= WHAT YOU NEED TO DO =
Write out all the entries word for word and omit any pictures.
# # # #
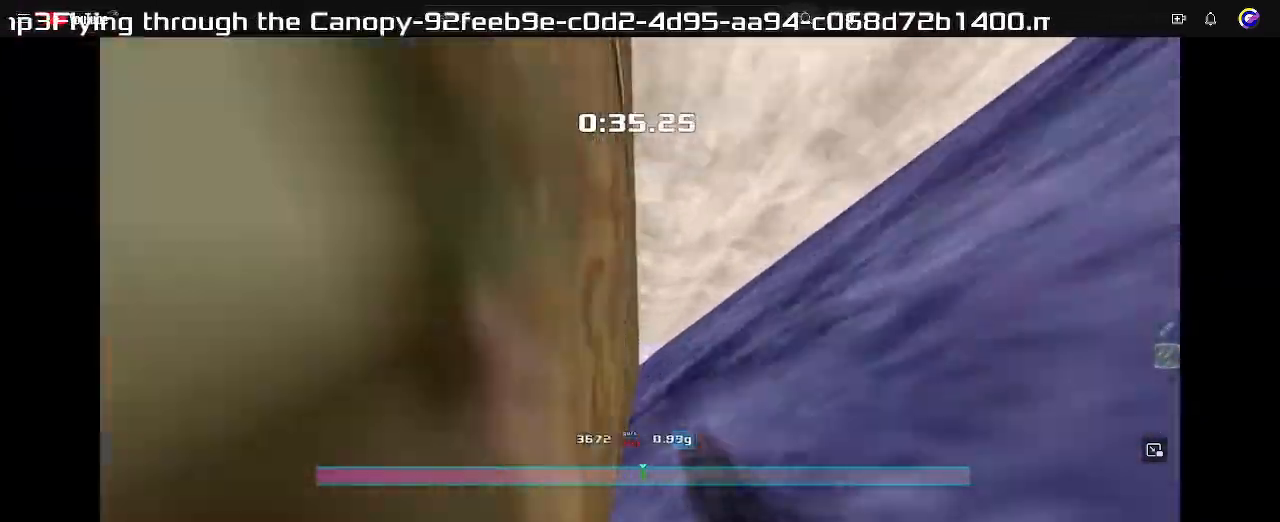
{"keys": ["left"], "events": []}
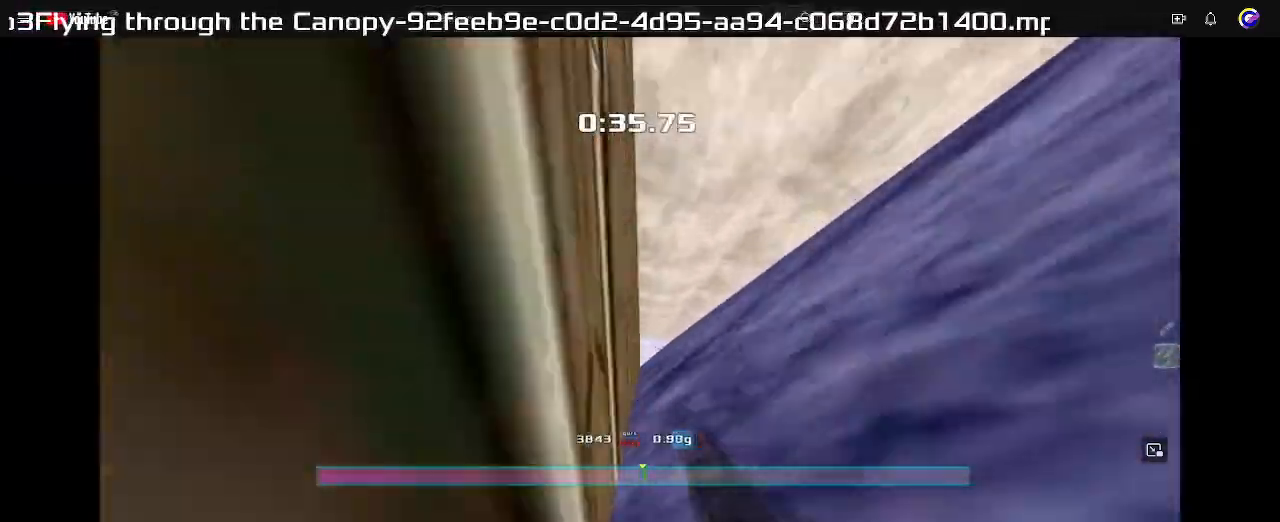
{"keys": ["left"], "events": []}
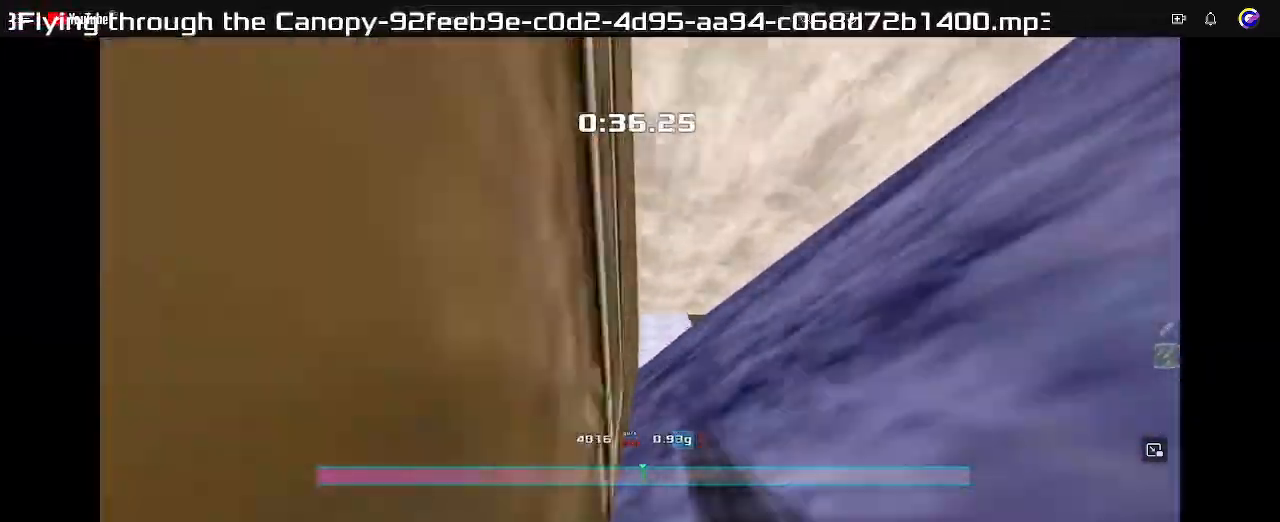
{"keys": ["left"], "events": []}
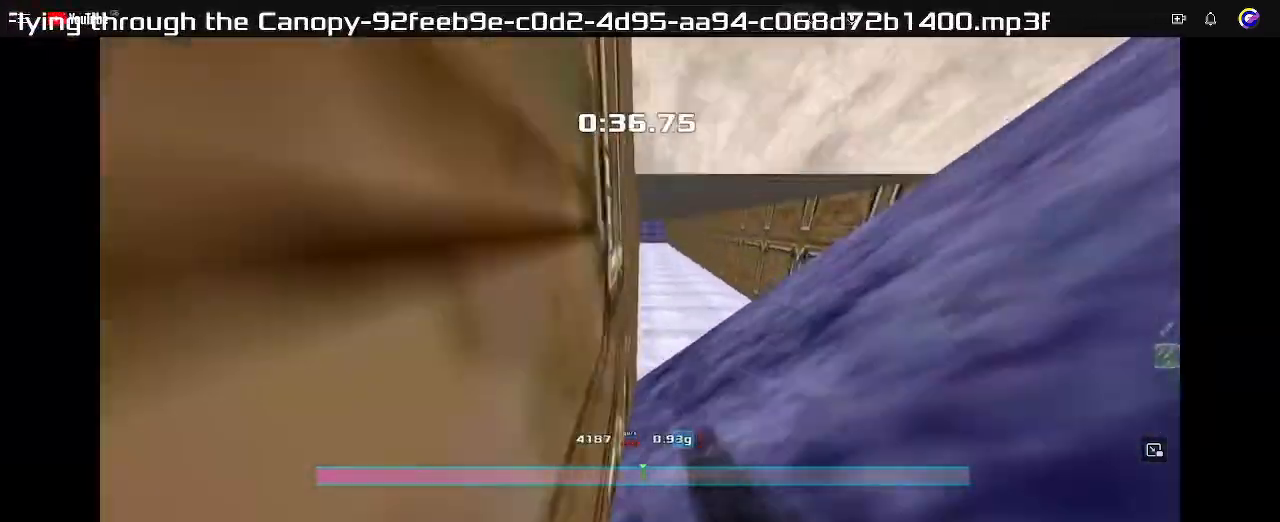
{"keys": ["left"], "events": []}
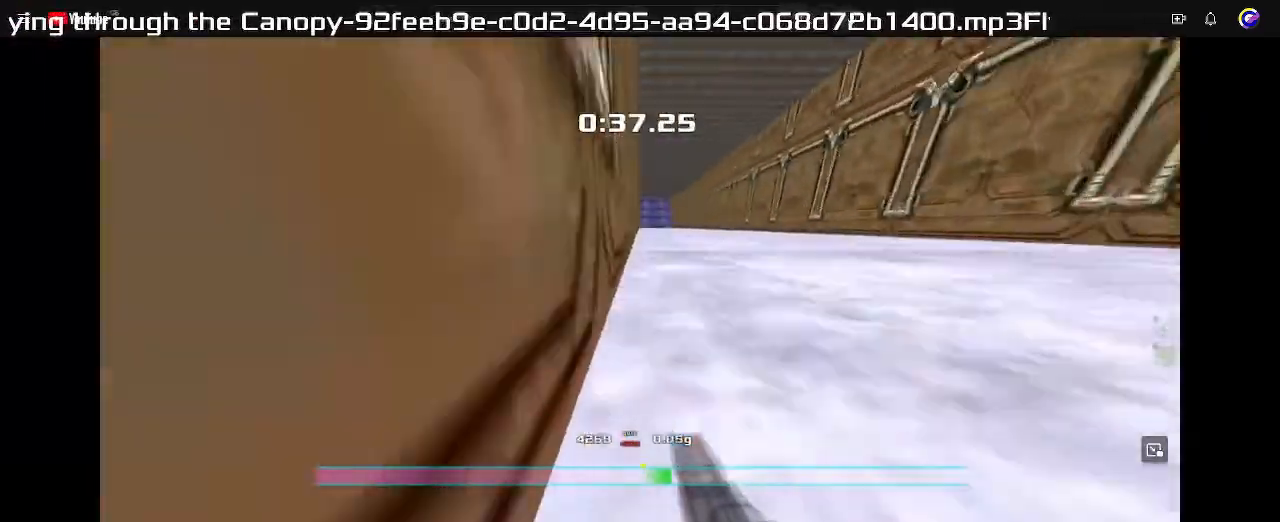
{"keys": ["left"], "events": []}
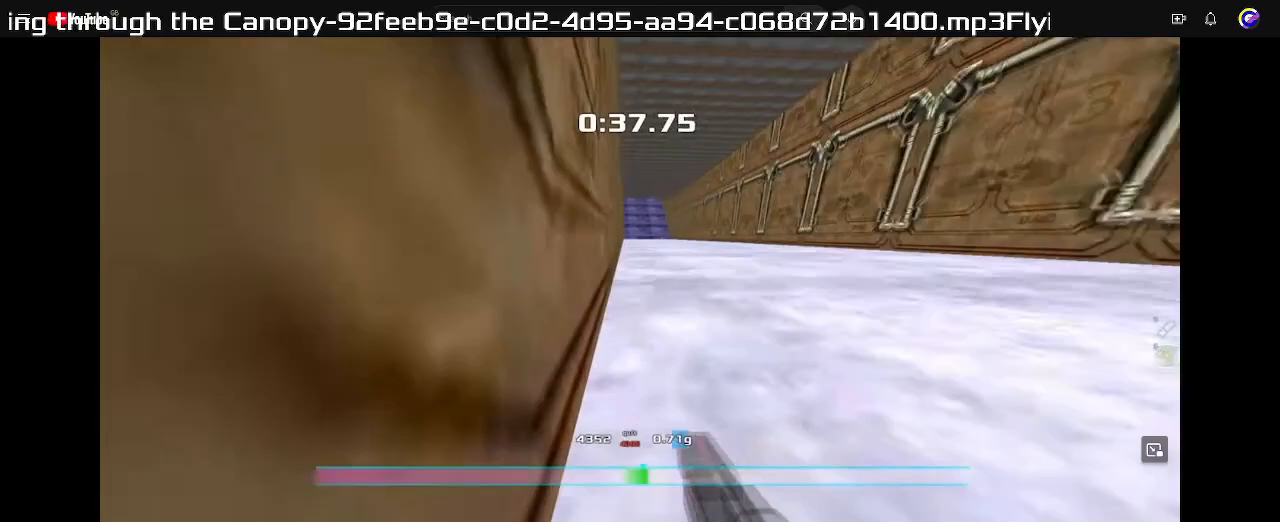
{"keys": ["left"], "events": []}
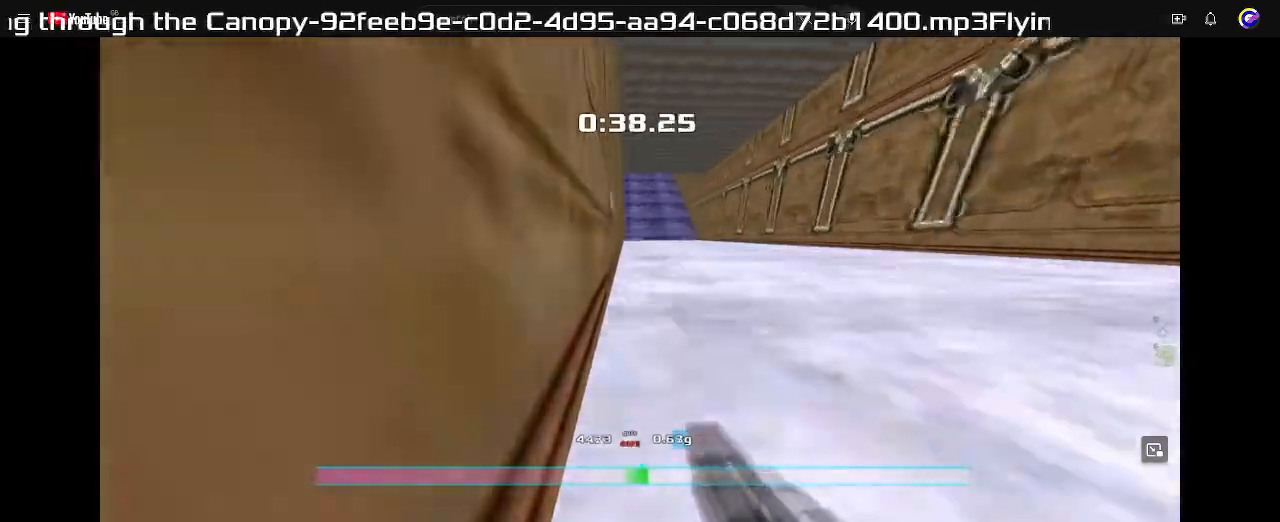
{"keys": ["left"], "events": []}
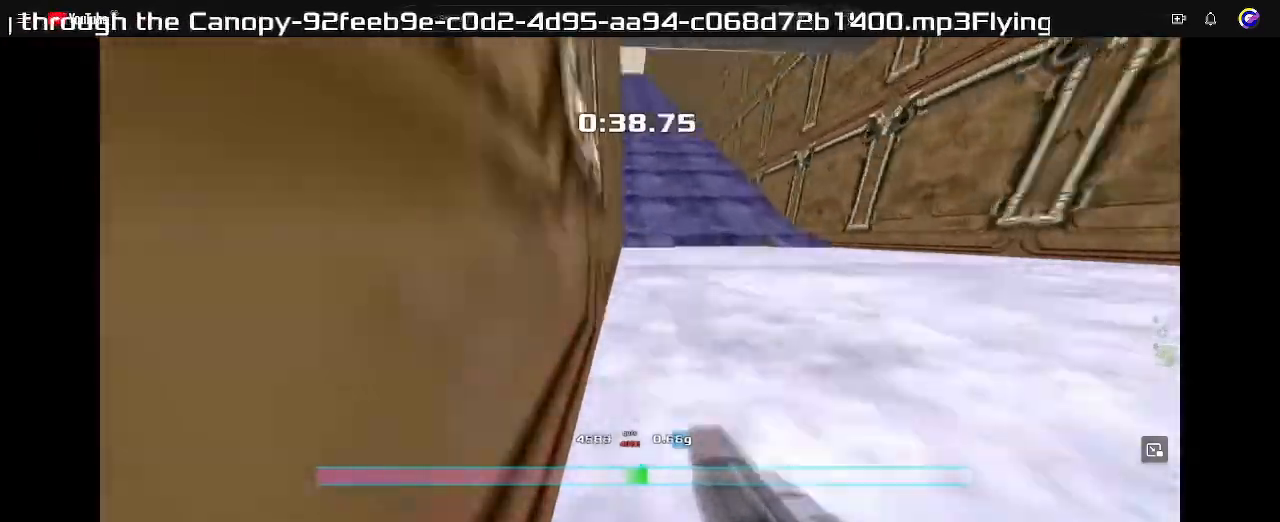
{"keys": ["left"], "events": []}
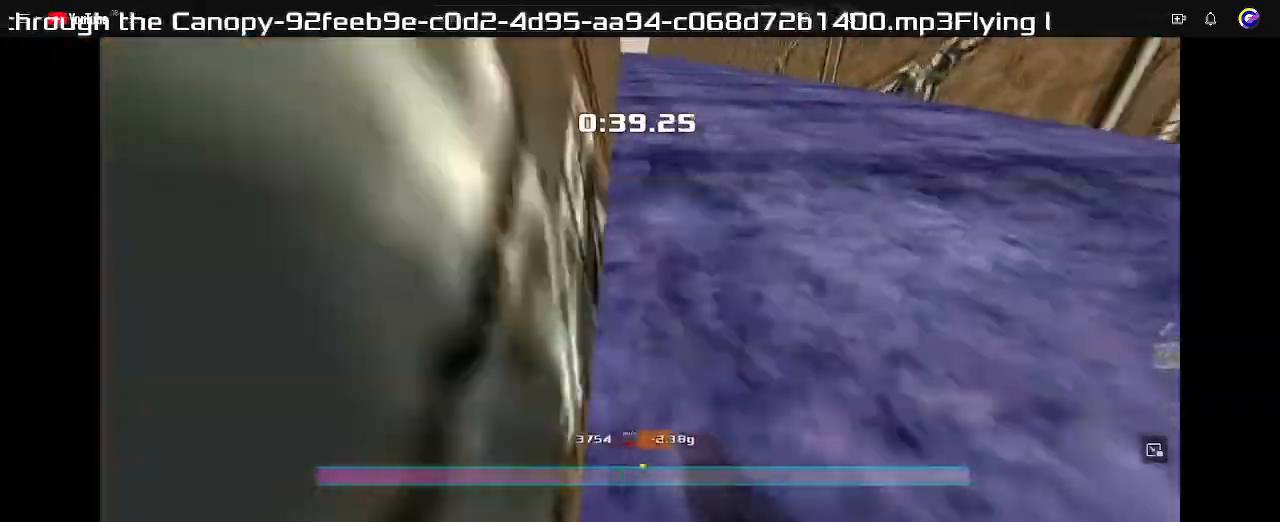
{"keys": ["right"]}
# # # #
= RESPONSE =
{"keys": ["left"], "events": []}
{"keys": ["left"], "events": []}
{"keys": ["left"], "events": []}
{"keys": ["left"], "events": []}
{"keys": ["left"], "events": []}
{"keys": ["left"], "events": []}
{"keys": ["left"], "events": []}
{"keys": ["left"], "events": []}
{"keys": ["right"]}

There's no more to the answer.